Comme le degré d’intrégration sociale évolue au cours du temps, il semble logique que l’abstention aussi : il y a un dynamise intrinsèque à la vie humaine.

3-      L’influence de la conjoncture.

Le type d’élection : on ne va pas voter pareil selon l’enjeu et la compréhension que l’on a de l’enjeu.
Le calendrier électoral : trop d’élections rapprochées lassent l’électeur. Cela crée de l’abstention qui n’est pas en lien avec la volonté politique des citoyens.

4-      La crise des rapports entre représentants et représentés (Etienne SCHWEISGUTH)

Il travaille à partir de sondages et il observe que l’intérêt des citoyens pour la politique augmente depuis 20 ans. Il observe aussi que les citoyens sont de plus en plus informés. En revanche l’identification aux partis décline.
Cette observation conteste deux thèses :
=> Cela va en l’encontre de l’idée que le bien être matérielle aboutirait à un individualisme et à un repli sur soi.
=> Cela va aussi à l’encontre de l’idée que l’abstention est liée au manque d’instruction politique.
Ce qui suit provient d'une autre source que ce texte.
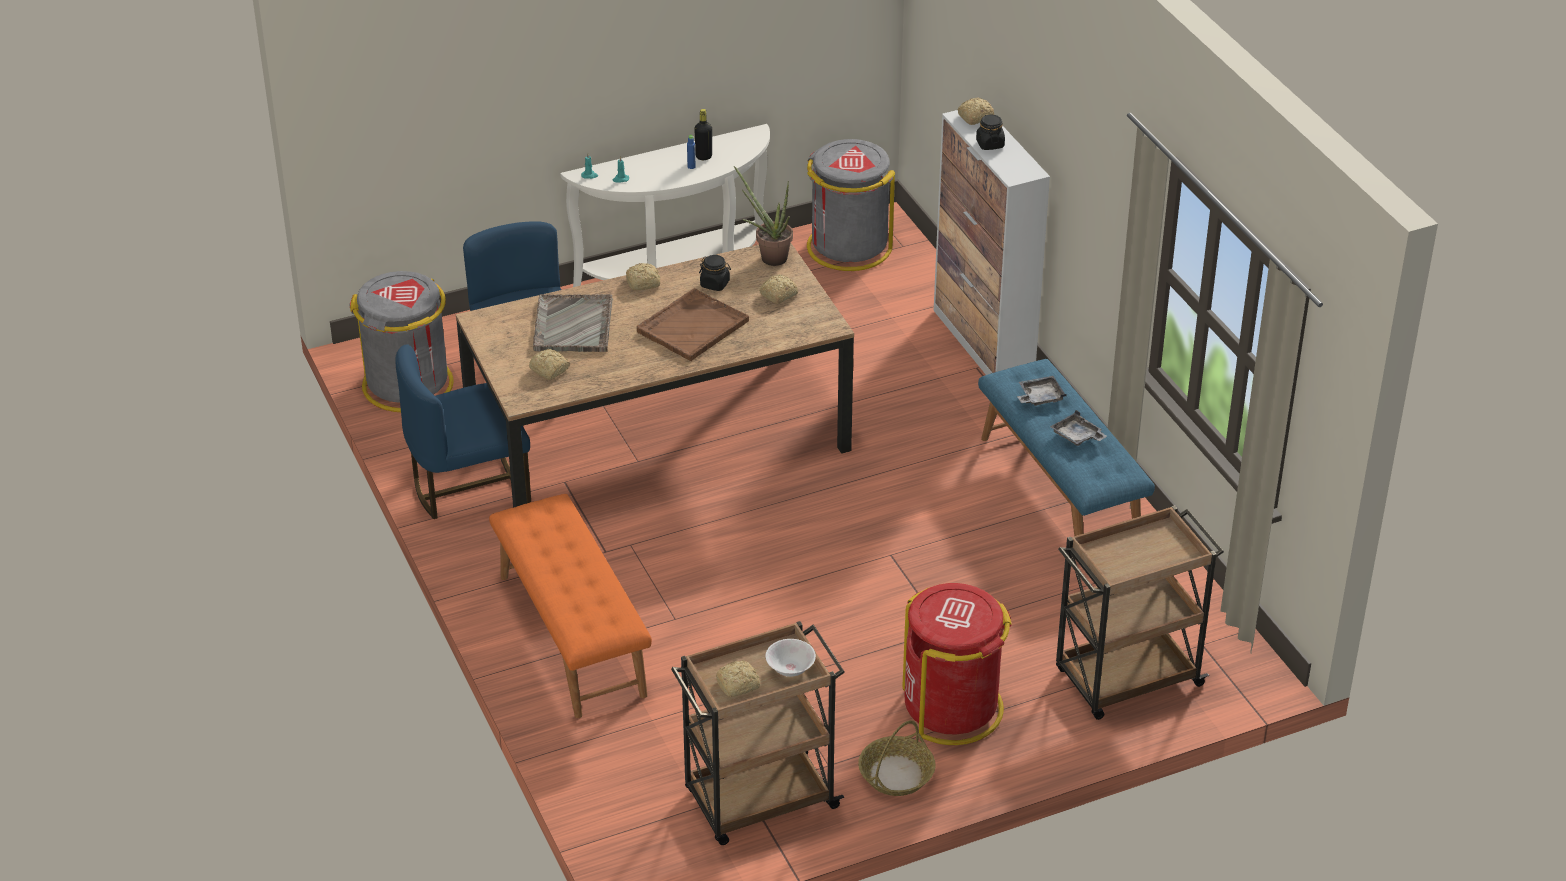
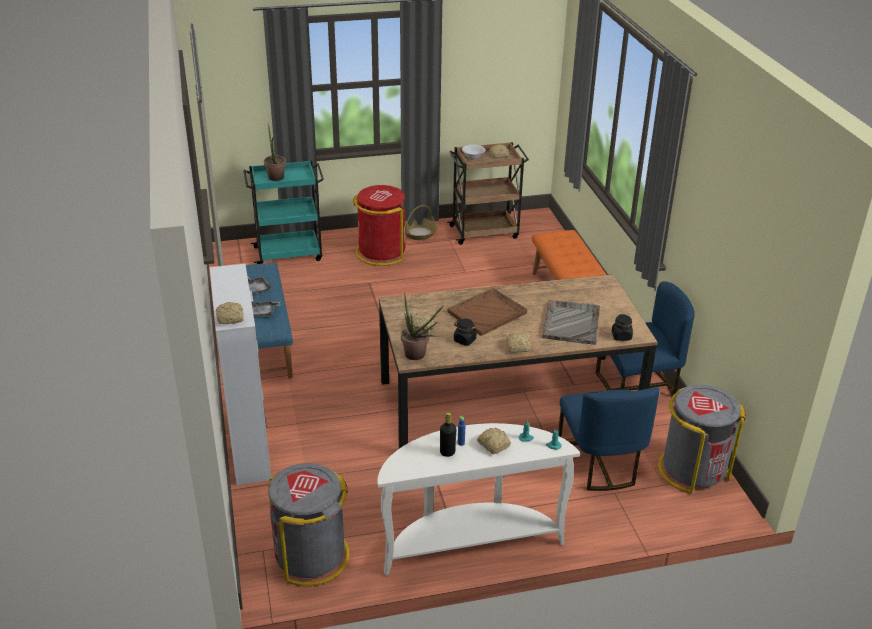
camera: 170 degrees left, 5 degrees down
bread [529,349,570,380] -> bread moved to [477,428,511,454]
black jar [976,114,1005,150] -> black jar moved to [612,314,633,341]
brown cart [1056,505,1224,720] -> turquoise cart [243,161,324,264]
none -> potted plant [264,123,286,181]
Il fait deux propositions :
=> Nos sociétés contribuent à saper la crédibilité et le prestige des hommes politiques. Il y a une autorité désacralisée : le niveau de vie et l’instruction des citoyens fait qu’ils sont plus critiquent et plus autonome par rapports aux institutions politiques (partis, syndicats, etc.)
La presse est devenue plus libre et plus critiques à l’égard du pouvoir politique. Un journalisme d’investigation s’est développée et va jusqu’à mettre sur la place publique de la vie privée des hommes politiques. La vie des politiques se déroulent sous l’œil permanent de la télévision. Les médias captent d’avantage l’attention des individus en mettant en avant des aspects négatifs plutôt que positifs, entretenant la désacralisation des hommes politiques.
=> Il y a un apaisement des conflits idéologiques, il y a une convergence entre les positions des grands partis. Cela affaiblit la propension des électeurs à s’affilier à un homme politique, c’est le règne des modérés. Il y a aussi beaucoup de cohabitation. On ne peut plus aussi facilement différencier les idées de tel ou tel parti. Désaffection des plus jeunes.
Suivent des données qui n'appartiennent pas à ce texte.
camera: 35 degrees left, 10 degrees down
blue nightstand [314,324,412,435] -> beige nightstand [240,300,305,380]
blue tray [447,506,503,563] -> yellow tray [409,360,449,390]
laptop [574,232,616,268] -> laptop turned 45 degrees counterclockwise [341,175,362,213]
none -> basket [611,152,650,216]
Cette théorie décrit un autre profil d’abstentionnistes qui ne s’intéressent pas aux grands partis mais qui peuvent quand même s’intéresser à la politique. S’abstenir peut être une forme de revendication, cela peut être une forme de vote protestataire.

Conclusion :
Il faut retenir la différence entre l’abstention constante et l’abstention intermittente. Certaines formes d’abstention sont liés à un niveau d’éducation, une autre à l’intégration social et enfin une liée à lé détérioration de l’identification.
Il y a un relâchement de la contrainte sociale liée au vote. Cette position d’abstentionniste est plus tenable pour les individus.

On peut réfléchir à la différence qu’il peut y avoir entre l’absence de participation par les formes conventionnelles et la politisation. Des travaux se sont mis en place depuis 30 ans pour voir comment des populations marginalisée qualifiées d’apathique politiquement ont en fait d’autres formes de participation politique, parfois spécifique.
James SCOTT,  l’art de la résistance montre que des pratiques sociales qui sont a priori apolitique peuvent en fait avoir une valeur très subversive et porter une forme de contestation politique. Parfois, le rapport de domination est tellement fort que les dominés ne peuvent pas contester le pouvoir dominant et contourne cette domination. En faisant passer des charades, avec les gospels qui ont un double sens, se faisant passer pour des chansons religieuses, les carnavals médiévaux.